TASK DIRECTIONS -
Which lines in the records contain the string "remove"? Locate each one and copy it in full, treating uppercase and lowercase as different.
RECORDS FOR THE TASK below:
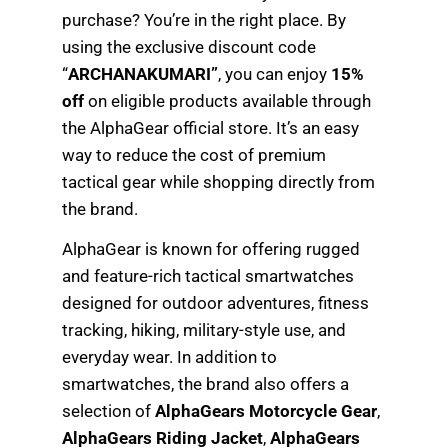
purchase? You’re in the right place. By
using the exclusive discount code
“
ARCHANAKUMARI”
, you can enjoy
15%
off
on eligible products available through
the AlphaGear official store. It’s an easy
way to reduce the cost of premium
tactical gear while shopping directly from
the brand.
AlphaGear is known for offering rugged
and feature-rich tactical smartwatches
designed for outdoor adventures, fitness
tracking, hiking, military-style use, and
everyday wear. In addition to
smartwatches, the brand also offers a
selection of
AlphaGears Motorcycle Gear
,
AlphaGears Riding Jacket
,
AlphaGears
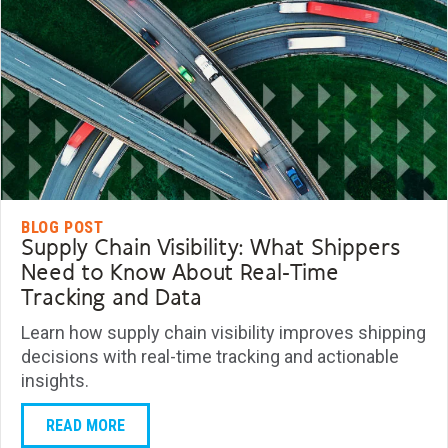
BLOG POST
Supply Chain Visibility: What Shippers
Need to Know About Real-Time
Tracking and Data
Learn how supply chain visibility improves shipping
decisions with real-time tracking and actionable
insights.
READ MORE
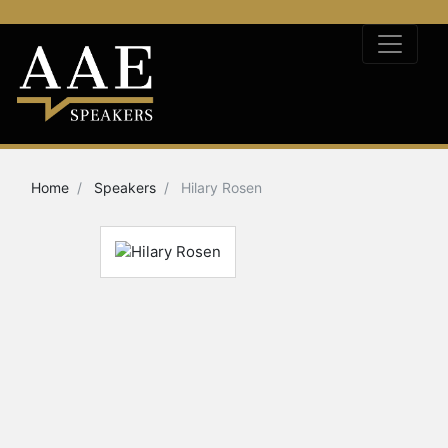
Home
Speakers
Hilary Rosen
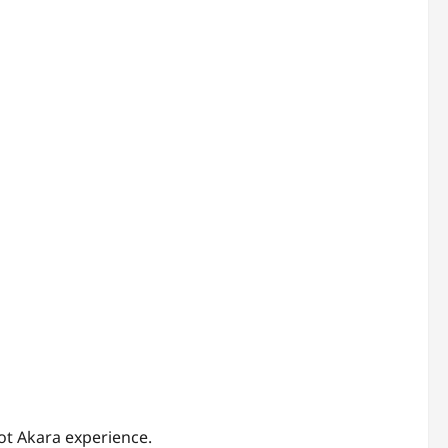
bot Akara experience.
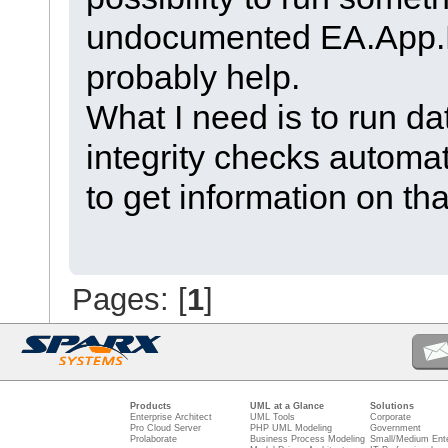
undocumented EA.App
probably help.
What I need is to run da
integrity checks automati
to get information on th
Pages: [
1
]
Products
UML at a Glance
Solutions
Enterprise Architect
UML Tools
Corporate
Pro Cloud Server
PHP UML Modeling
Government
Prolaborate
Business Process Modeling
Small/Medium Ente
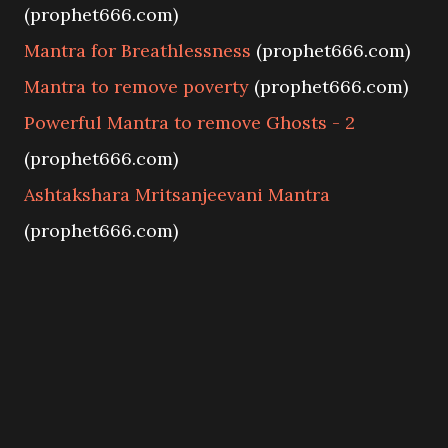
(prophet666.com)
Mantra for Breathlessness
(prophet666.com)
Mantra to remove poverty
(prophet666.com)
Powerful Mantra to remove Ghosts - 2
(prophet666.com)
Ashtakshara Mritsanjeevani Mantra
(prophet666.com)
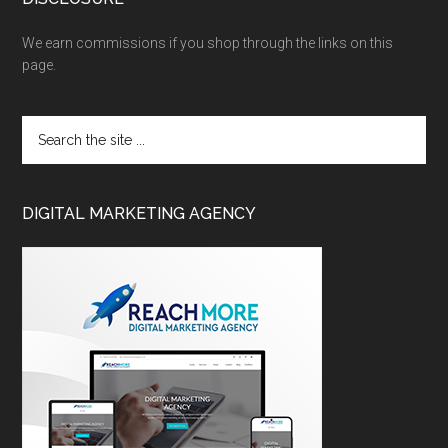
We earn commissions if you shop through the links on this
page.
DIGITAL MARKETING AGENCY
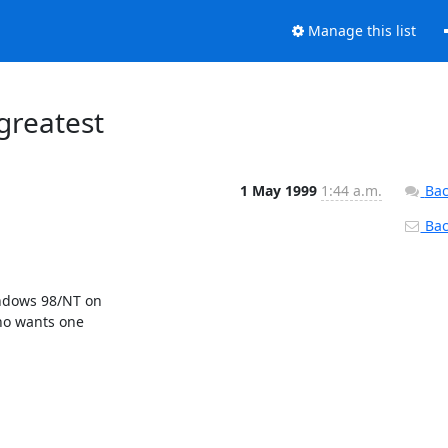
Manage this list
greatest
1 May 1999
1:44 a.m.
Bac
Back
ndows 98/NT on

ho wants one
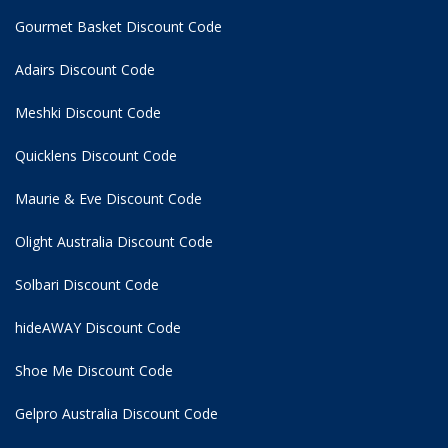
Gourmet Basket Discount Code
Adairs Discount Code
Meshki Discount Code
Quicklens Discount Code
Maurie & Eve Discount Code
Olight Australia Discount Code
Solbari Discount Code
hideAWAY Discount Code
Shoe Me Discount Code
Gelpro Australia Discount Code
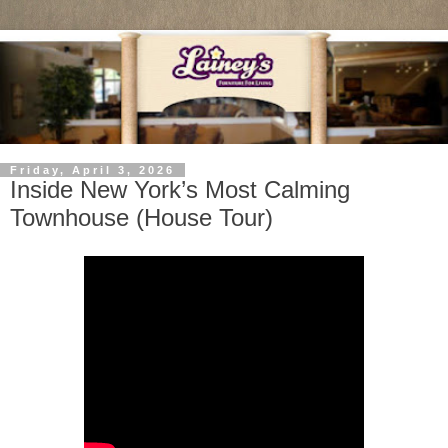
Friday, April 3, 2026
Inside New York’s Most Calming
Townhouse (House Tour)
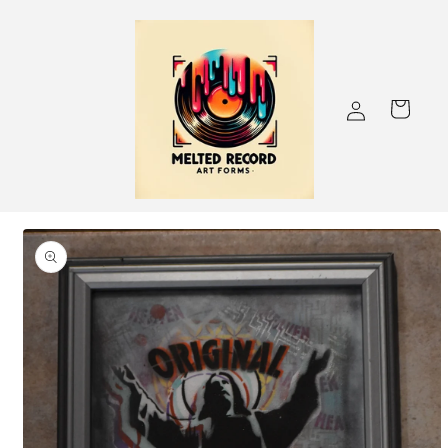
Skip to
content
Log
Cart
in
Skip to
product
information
End of RECORDS FOR THE TASK.
RESULT FOR THIS TASK -
Mantra to remove poverty
Powerful Mantra to remove Ghosts - 2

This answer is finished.